Dengan demikian gugurlah berdasar Al-Qur’an dan sunnah Nabi saw. segala sesuatu yang tidak bisa diemban atau berhak dilaksanakan seseorang. Sedangkan yang berhak menentukan pengganti dan mengusap di atas anggota wudhu’ atau anggota tayammum yang dibalut atau ditampal hanyalah syara’, sementara syara’ menetapkan segala sesuatu hanya dengan ayat Al-Qur’an dan sunnah Nabi saw., padahal keduanya tidak pernah menetapkan pengganti mengusap anggota wudhu’ atau anggota tayammum yang dibalut dan tidak pula menetapkan obat sebagai pengganti membasuh anggota wudhu’ yang tidak mampu dibasuh, maka tertolaklah pendapat yang mengharuskan membasuh atau mengusapnya (al-Muhalla II: 74). 

Bab III
Kesimpulan

            Dari semua yang telah saya tuliskan maka dapat disimpulkan bahwa tayammum adalah salah satu hal yang wajib sebagai pengganti wudhu bagi seorang muslim sebelum menunaikan shalat. Karena sama seperti wudhu, tayammum juga dilakukan untuk menyucikan diri.

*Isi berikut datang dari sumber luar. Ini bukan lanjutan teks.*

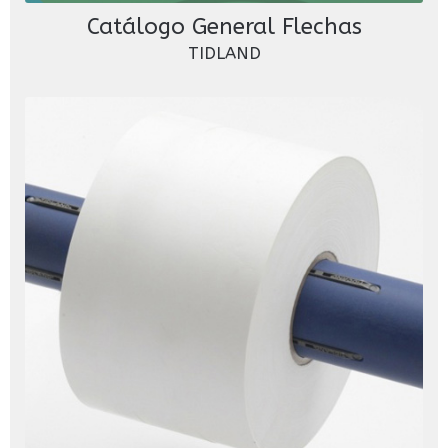
Catálogo General Flechas
TIDLAND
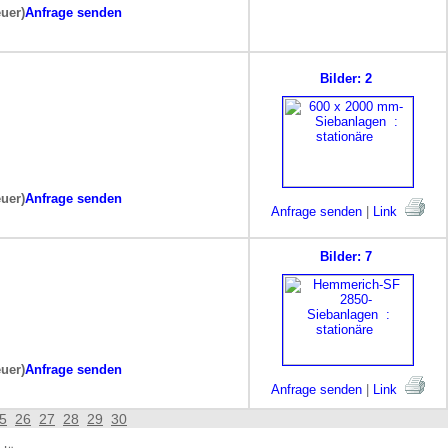
euer)
Anfrage senden
Bilder: 2
euer)
Anfrage senden
Anfrage senden
|
Link
Bilder: 7
euer)
Anfrage senden
Anfrage senden
|
Link
5
26
27
28
29
30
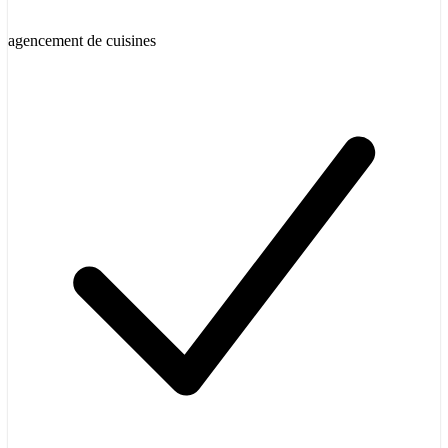
agencement de cuisines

            Bertayammum ialah menyucikan diri dengan menggunakan debu atau pasir. Sebelum melihat dasar dan ketentuan bertayammum saya beranggapan bahwa debu atau pasir itu kotor, tetapi kenapa digunakan untuk bersuci, tapi dengan menulis makalah ini saya lebih mengerti, bagaimana cara kita bertayammum. Dalam bertayammum juga seorang muslim harus memiliki niat yang keluar dari dalam hati.
Dalam bertayammum ada pula dalil-dalil yang menjadi dasar untuk seseorang dapat bertayammum, contohnya :  didalam al-Qur`an, firman Allah Ta’ala, “Dan jikalau kalian dalam keadaan sakit atau dalam perjalanan atau seseorang diantara kalian baru saja buang hajat atau menggauli wanita, kemudian kalian tidak mendapatkan air, maka kalian lakukanlah tayammum dengan tanah yang baik. Usaplah wajah kalian dan tangan kalian dari tanah tersebut.” (QS. Al-Maidah: 6). Ini adalah salah satu dalil yang tertulis dalam al-Qur’an.
Ada beberapa hal pula yang dapat membatalkan tayammum, semua hal itu tertulis dalam al-Qur’an sehingga jika tidak di ikuti maka tayammum dapat dikatakan batal.